Olayın toplumda yarattığı tartışma ortamında; -birçok toplumsal olaydan tanıdık olduğumuz gibi- sahnede sergilenen tavrın kişisel bir mesele olduğu, ifade ve davranış özgürlüğü kapsamında olduğu, bu olayın kadın meselesiyle bir alakasının olmadığı görüşleri ağırlıkla yer aldı. Bu noktada bu iddia sahiplerinin, toplumu politikasızlığa itmeye çalışarak burjuva ideolojisinin politik tavrını sergilediğini görebilmek önemli bir meseledir. Bu şekilde kadına yönelik gerçekleştirilen her türlü şiddet ve baskı halinin kişisel bir mesele olduğu söylenmekte, toplumun politik ve eleştirel düşünceden uzaklaştırılması amaçlanmakta, bu haliyle toplumsal mücadeleye balta vurulmaya çalışılmaktadır. Zira ertesi gün tartışma konusu davranışın öznesinin açıklaması meselenin politik halini açıkça gözler önüne serdi: Her kadına yönelik şiddet olayında, kadınların haklarını sınırlayan bir düzenleme yapıldığında siyasi iktidarın yaptığı gibi onun görüşlerinden beslenen bu kişi de vatan millet hamasetini gecikmeden ve yine abartılı tiyatral tavrıyla sergiledi. Ana akım medyanın önünde çokça denenmiş ve doğrulanmış bir yöntem ile “toplumun hassas noktaları” üzerinden bir oyuncunun hedef gösterilmesi kadar bariz politik bir tavrın kişiselliğe yorulması aklın sınırlarını zorlayan bir düşünce biçimi.

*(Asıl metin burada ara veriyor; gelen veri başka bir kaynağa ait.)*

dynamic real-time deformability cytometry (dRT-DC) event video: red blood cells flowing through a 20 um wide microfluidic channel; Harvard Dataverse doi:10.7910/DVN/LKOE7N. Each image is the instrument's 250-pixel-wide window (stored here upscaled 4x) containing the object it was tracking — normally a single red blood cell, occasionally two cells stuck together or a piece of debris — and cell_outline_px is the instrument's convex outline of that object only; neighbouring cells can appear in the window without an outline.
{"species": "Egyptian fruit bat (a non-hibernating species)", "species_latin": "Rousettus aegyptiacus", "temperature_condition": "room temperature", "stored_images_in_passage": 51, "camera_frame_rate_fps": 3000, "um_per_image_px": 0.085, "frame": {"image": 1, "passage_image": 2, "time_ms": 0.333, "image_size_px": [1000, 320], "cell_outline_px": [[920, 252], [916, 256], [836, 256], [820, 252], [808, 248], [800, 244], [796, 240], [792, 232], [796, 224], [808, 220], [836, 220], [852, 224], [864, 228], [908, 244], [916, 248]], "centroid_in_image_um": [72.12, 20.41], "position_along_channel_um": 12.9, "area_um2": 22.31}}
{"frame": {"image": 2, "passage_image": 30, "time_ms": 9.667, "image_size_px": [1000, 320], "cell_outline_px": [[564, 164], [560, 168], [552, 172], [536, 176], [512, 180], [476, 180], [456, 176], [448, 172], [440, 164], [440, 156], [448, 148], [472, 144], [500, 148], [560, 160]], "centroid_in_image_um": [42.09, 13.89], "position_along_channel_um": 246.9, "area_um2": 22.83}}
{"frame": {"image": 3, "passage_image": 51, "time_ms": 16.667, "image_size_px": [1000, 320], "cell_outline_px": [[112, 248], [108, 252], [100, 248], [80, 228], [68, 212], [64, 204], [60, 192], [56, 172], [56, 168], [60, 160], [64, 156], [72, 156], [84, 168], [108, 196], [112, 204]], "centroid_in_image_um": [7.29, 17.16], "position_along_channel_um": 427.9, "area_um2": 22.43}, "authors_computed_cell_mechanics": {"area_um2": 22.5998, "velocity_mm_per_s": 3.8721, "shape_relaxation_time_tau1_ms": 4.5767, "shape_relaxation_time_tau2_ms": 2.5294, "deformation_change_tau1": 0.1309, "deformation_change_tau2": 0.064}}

Film festivallerinde ödül alan kimselerin, toplumsal meselelere dair kendi toplumsal görüşleri çerçevesinde birkaç söz söylemesi uluslararası ve ulusal alanda alışıldık neredeyse adet haline gelmiş bir haldir. Burada bu erkek oyuncunun yüz kaslarında meydana gelen tiyatral spazmların nedeni şaşkınlık değil, bir kadının arkasında durmanın dahi aşağılayıcı bir durum olduğunu düşündürecek kırılgan egosunun kendisinde yarattığı yan etkinin ürünüdür. Ancak şu hususu unutulmamalıdır; İstanbul Sözleşmesi’ne sahip çıkan, sözünü söylemekten çekinmeyen, korku ve baskı haline göz yummayan kadınlar her yerde olmaya ve erkek egemen zihniyette sancı yaratmaya devam edecek.

Fotoğraf: dha

İlgili haberler
58. Antalya Altın Portakal'da En İyi Kadın Oyuncu...

58. Antalya Altın Portakal'da En İyi Kadın Oyuncu ödülünü alan Nihal Yalçın konuşmasını İstanbul Söz...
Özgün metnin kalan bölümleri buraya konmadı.